(Dataset rows)
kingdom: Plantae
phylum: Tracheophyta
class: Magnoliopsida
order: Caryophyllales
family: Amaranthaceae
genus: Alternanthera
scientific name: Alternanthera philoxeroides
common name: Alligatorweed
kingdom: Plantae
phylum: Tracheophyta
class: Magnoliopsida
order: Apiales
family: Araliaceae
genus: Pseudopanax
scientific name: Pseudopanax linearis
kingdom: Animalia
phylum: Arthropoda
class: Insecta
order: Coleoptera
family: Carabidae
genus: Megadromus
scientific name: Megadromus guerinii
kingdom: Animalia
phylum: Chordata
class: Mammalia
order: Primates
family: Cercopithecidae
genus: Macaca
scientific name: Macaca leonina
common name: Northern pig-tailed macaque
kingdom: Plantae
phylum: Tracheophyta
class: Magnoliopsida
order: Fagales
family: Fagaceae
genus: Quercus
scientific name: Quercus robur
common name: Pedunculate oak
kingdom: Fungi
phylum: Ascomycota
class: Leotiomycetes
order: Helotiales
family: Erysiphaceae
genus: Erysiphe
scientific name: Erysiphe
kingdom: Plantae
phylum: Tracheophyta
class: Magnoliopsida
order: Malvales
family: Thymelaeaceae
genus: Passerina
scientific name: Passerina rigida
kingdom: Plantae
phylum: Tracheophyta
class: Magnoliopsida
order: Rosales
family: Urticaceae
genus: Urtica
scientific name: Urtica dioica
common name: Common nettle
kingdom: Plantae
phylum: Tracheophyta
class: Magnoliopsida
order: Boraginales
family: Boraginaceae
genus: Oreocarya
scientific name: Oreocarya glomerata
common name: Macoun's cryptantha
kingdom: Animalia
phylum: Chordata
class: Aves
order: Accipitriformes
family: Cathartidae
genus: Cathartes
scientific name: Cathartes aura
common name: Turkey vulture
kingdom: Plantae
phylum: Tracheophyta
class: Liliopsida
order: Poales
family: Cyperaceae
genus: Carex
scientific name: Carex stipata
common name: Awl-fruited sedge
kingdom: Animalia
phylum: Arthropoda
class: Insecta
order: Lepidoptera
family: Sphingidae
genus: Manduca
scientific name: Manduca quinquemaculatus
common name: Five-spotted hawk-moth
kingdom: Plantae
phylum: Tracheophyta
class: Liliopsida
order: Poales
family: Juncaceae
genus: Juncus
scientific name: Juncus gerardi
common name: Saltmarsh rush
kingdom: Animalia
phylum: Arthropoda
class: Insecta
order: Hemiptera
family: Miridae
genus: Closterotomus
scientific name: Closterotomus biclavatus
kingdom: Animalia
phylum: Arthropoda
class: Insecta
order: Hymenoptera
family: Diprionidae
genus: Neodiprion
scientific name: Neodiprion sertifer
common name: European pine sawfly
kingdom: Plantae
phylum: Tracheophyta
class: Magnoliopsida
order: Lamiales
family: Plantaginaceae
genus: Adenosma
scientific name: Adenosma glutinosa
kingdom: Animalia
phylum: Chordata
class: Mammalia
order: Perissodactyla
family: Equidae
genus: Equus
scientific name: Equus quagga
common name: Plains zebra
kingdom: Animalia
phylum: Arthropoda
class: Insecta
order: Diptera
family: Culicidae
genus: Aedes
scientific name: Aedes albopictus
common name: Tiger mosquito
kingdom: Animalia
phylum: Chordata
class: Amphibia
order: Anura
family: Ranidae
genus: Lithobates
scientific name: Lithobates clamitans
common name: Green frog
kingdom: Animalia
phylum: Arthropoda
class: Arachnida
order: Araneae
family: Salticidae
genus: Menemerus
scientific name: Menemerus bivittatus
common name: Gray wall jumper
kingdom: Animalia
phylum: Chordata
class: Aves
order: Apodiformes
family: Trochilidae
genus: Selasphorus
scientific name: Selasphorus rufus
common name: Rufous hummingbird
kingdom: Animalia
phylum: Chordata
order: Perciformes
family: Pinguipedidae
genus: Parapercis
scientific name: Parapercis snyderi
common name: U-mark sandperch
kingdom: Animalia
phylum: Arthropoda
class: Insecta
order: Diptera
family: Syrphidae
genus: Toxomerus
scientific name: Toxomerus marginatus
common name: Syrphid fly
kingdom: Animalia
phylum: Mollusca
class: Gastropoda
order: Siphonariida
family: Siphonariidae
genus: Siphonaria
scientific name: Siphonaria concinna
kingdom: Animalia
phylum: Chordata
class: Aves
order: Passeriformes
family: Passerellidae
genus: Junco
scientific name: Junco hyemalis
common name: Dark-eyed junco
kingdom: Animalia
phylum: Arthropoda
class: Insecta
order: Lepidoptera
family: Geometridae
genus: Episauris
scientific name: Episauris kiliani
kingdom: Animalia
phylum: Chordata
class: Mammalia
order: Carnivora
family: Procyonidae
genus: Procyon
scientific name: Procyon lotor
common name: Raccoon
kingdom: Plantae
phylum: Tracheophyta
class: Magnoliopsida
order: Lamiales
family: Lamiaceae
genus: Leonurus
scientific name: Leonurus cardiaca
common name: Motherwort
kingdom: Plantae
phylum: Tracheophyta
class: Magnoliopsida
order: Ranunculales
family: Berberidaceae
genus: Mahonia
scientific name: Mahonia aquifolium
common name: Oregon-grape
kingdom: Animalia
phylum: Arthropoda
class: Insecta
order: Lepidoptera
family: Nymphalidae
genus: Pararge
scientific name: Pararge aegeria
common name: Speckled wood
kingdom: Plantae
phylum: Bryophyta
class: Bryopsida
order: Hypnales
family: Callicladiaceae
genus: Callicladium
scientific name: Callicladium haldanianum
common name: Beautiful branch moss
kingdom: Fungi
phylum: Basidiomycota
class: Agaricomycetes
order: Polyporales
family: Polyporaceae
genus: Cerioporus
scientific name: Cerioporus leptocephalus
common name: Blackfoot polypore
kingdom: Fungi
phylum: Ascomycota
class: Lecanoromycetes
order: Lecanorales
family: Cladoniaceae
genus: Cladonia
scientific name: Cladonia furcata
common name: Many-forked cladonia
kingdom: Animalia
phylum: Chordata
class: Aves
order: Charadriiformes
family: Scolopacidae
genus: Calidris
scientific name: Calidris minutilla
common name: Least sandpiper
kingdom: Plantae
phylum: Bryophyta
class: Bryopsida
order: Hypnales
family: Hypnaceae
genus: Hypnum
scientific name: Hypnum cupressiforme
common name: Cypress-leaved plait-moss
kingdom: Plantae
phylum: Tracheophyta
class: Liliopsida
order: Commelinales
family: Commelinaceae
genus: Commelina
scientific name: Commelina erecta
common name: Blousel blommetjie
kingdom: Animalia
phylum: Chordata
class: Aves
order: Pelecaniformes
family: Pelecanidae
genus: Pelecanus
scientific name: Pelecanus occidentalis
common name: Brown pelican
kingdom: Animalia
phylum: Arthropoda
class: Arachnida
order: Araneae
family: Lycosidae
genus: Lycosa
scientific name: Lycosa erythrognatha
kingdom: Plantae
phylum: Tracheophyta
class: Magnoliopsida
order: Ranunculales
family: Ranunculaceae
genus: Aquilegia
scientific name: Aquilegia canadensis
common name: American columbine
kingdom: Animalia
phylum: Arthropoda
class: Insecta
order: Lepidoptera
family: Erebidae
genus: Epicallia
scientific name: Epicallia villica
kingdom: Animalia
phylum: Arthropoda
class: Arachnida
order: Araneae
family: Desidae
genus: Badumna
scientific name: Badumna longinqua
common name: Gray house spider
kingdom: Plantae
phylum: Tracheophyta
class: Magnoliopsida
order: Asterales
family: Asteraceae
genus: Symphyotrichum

WORK TO COMPLETE:
Copy every line of the data above, word for word.

THE SOLUTION:
kingdom: Plantae
phylum: Tracheophyta
class: Magnoliopsida
order: Caryophyllales
family: Amaranthaceae
genus: Alternanthera
scientific name: Alternanthera philoxeroides
common name: Alligatorweed
kingdom: Plantae
phylum: Tracheophyta
class: Magnoliopsida
order: Apiales
family: Araliaceae
genus: Pseudopanax
scientific name: Pseudopanax linearis
kingdom: Animalia
phylum: Arthropoda
class: Insecta
order: Coleoptera
family: Carabidae
genus: Megadromus
scientific name: Megadromus guerinii
kingdom: Animalia
phylum: Chordata
class: Mammalia
order: Primates
family: Cercopithecidae
genus: Macaca
scientific name: Macaca leonina
common name: Northern pig-tailed macaque
kingdom: Plantae
phylum: Tracheophyta
class: Magnoliopsida
order: Fagales
family: Fagaceae
genus: Quercus
scientific name: Quercus robur
common name: Pedunculate oak
kingdom: Fungi
phylum: Ascomycota
class: Leotiomycetes
order: Helotiales
family: Erysiphaceae
genus: Erysiphe
scientific name: Erysiphe
kingdom: Plantae
phylum: Tracheophyta
class: Magnoliopsida
order: Malvales
family: Thymelaeaceae
genus: Passerina
scientific name: Passerina rigida
kingdom: Plantae
phylum: Tracheophyta
class: Magnoliopsida
order: Rosales
family: Urticaceae
genus: Urtica
scientific name: Urtica dioica
common name: Common nettle
kingdom: Plantae
phylum: Tracheophyta
class: Magnoliopsida
order: Boraginales
family: Boraginaceae
genus: Oreocarya
scientific name: Oreocarya glomerata
common name: Macoun's cryptantha
kingdom: Animalia
phylum: Chordata
class: Aves
order: Accipitriformes
family: Cathartidae
genus: Cathartes
scientific name: Cathartes aura
common name: Turkey vulture
kingdom: Plantae
phylum: Tracheophyta
class: Liliopsida
order: Poales
family: Cyperaceae
genus: Carex
scientific name: Carex stipata
common name: Awl-fruited sedge
kingdom: Animalia
phylum: Arthropoda
class: Insecta
order: Lepidoptera
family: Sphingidae
genus: Manduca
scientific name: Manduca quinquemaculatus
common name: Five-spotted hawk-moth
kingdom: Plantae
phylum: Tracheophyta
class: Liliopsida
order: Poales
family: Juncaceae
genus: Juncus
scientific name: Juncus gerardi
common name: Saltmarsh rush
kingdom: Animalia
phylum: Arthropoda
class: Insecta
order: Hemiptera
family: Miridae
genus: Closterotomus
scientific name: Closterotomus biclavatus
kingdom: Animalia
phylum: Arthropoda
class: Insecta
order: Hymenoptera
family: Diprionidae
genus: Neodiprion
scientific name: Neodiprion sertifer
common name: European pine sawfly
kingdom: Plantae
phylum: Tracheophyta
class: Magnoliopsida
order: Lamiales
family: Plantaginaceae
genus: Adenosma
scientific name: Adenosma glutinosa
kingdom: Animalia
phylum: Chordata
class: Mammalia
order: Perissodactyla
family: Equidae
genus: Equus
scientific name: Equus quagga
common name: Plains zebra
kingdom: Animalia
phylum: Arthropoda
class: Insecta
order: Diptera
family: Culicidae
genus: Aedes
scientific name: Aedes albopictus
common name: Tiger mosquito
kingdom: Animalia
phylum: Chordata
class: Amphibia
order: Anura
family: Ranidae
genus: Lithobates
scientific name: Lithobates clamitans
common name: Green frog
kingdom: Animalia
phylum: Arthropoda
class: Arachnida
order: Araneae
family: Salticidae
genus: Menemerus
scientific name: Menemerus bivittatus
common name: Gray wall jumper
kingdom: Animalia
phylum: Chordata
class: Aves
order: Apodiformes
family: Trochilidae
genus: Selasphorus
scientific name: Selasphorus rufus
common name: Rufous hummingbird
kingdom: Animalia
phylum: Chordata
order: Perciformes
family: Pinguipedidae
genus: Parapercis
scientific name: Parapercis snyderi
common name: U-mark sandperch
kingdom: Animalia
phylum: Arthropoda
class: Insecta
order: Diptera
family: Syrphidae
genus: Toxomerus
scientific name: Toxomerus marginatus
common name: Syrphid fly
kingdom: Animalia
phylum: Mollusca
class: Gastropoda
order: Siphonariida
family: Siphonariidae
genus: Siphonaria
scientific name: Siphonaria concinna
kingdom: Animalia
phylum: Chordata
class: Aves
order: Passeriformes
family: Passerellidae
genus: Junco
scientific name: Junco hyemalis
common name: Dark-eyed junco
kingdom: Animalia
phylum: Arthropoda
class: Insecta
order: Lepidoptera
family: Geometridae
genus: Episauris
scientific name: Episauris kiliani
kingdom: Animalia
phylum: Chordata
class: Mammalia
order: Carnivora
family: Procyonidae
genus: Procyon
scientific name: Procyon lotor
common name: Raccoon
kingdom: Plantae
phylum: Tracheophyta
class: Magnoliopsida
order: Lamiales
family: Lamiaceae
genus: Leonurus
scientific name: Leonurus cardiaca
common name: Motherwort
kingdom: Plantae
phylum: Tracheophyta
class: Magnoliopsida
order: Ranunculales
family: Berberidaceae
genus: Mahonia
scientific name: Mahonia aquifolium
common name: Oregon-grape
kingdom: Animalia
phylum: Arthropoda
class: Insecta
order: Lepidoptera
family: Nymphalidae
genus: Pararge
scientific name: Pararge aegeria
common name: Speckled wood
kingdom: Plantae
phylum: Bryophyta
class: Bryopsida
order: Hypnales
family: Callicladiaceae
genus: Callicladium
scientific name: Callicladium haldanianum
common name: Beautiful branch moss
kingdom: Fungi
phylum: Basidiomycota
class: Agaricomycetes
order: Polyporales
family: Polyporaceae
genus: Cerioporus
scientific name: Cerioporus leptocephalus
common name: Blackfoot polypore
kingdom: Fungi
phylum: Ascomycota
class: Lecanoromycetes
order: Lecanorales
family: Cladoniaceae
genus: Cladonia
scientific name: Cladonia furcata
common name: Many-forked cladonia
kingdom: Animalia
phylum: Chordata
class: Aves
order: Charadriiformes
family: Scolopacidae
genus: Calidris
scientific name: Calidris minutilla
common name: Least sandpiper
kingdom: Plantae
phylum: Bryophyta
class: Bryopsida
order: Hypnales
family: Hypnaceae
genus: Hypnum
scientific name: Hypnum cupressiforme
common name: Cypress-leaved plait-moss
kingdom: Plantae
phylum: Tracheophyta
class: Liliopsida
order: Commelinales
family: Commelinaceae
genus: Commelina
scientific name: Commelina erecta
common name: Blousel blommetjie
kingdom: Animalia
phylum: Chordata
class: Aves
order: Pelecaniformes
family: Pelecanidae
genus: Pelecanus
scientific name: Pelecanus occidentalis
common name: Brown pelican
kingdom: Animalia
phylum: Arthropoda
class: Arachnida
order: Araneae
family: Lycosidae
genus: Lycosa
scientific name: Lycosa erythrognatha
kingdom: Plantae
phylum: Tracheophyta
class: Magnoliopsida
order: Ranunculales
family: Ranunculaceae
genus: Aquilegia
scientific name: Aquilegia canadensis
common name: American columbine
kingdom: Animalia
phylum: Arthropoda
class: Insecta
order: Lepidoptera
family: Erebidae
genus: Epicallia
scientific name: Epicallia villica
kingdom: Animalia
phylum: Arthropoda
class: Arachnida
order: Araneae
family: Desidae
genus: Badumna
scientific name: Badumna longinqua
common name: Gray house spider
kingdom: Plantae
phylum: Tracheophyta
class: Magnoliopsida
order: Asterales
family: Asteraceae
genus: Symphyotrichum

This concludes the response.